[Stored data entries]
========

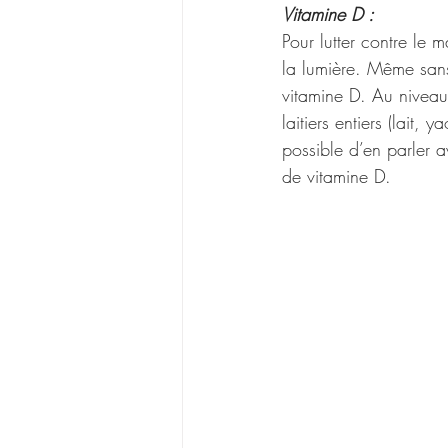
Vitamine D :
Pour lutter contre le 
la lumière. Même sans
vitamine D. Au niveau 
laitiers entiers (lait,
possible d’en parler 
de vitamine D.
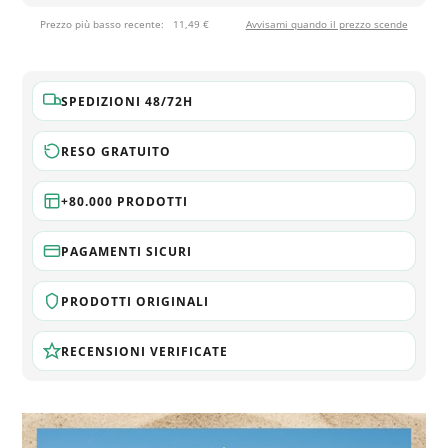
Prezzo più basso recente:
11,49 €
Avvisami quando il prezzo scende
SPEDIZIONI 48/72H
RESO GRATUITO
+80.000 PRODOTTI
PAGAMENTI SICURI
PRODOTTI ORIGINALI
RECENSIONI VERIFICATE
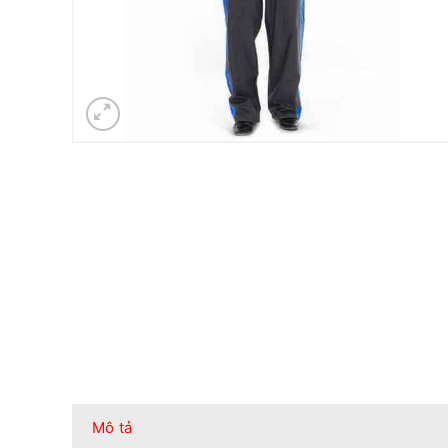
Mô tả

========

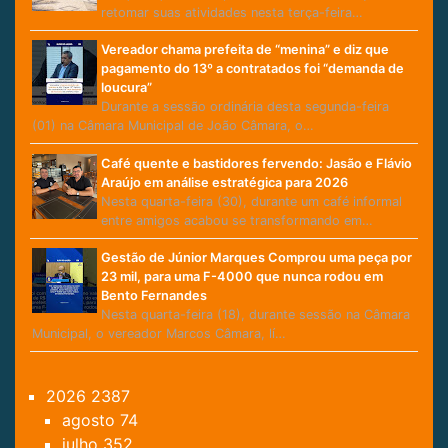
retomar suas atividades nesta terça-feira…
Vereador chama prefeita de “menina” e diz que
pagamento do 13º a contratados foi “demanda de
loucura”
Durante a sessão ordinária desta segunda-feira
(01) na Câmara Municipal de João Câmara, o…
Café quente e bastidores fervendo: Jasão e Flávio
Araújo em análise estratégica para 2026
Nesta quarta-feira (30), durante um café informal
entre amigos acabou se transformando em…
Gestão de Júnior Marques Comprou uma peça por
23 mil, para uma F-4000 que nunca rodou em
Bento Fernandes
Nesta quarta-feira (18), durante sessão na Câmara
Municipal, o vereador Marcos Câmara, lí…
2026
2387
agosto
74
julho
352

========

PROBLEM REQUIREMENTS
Every line above from the line with "Vereador chama prefeita" to the line with "Araújo em análise estratégica para 2026", both included, must be reproduced exactly, and no other line may appear.

RESPONSE TO THE EXERCISE
Vereador chama prefeita de “menina” e diz que
pagamento do 13º a contratados foi “demanda de
loucura”
Durante a sessão ordinária desta segunda-feira
(01) na Câmara Municipal de João Câmara, o…
Café quente e bastidores fervendo: Jasão e Flávio
Araújo em análise estratégica para 2026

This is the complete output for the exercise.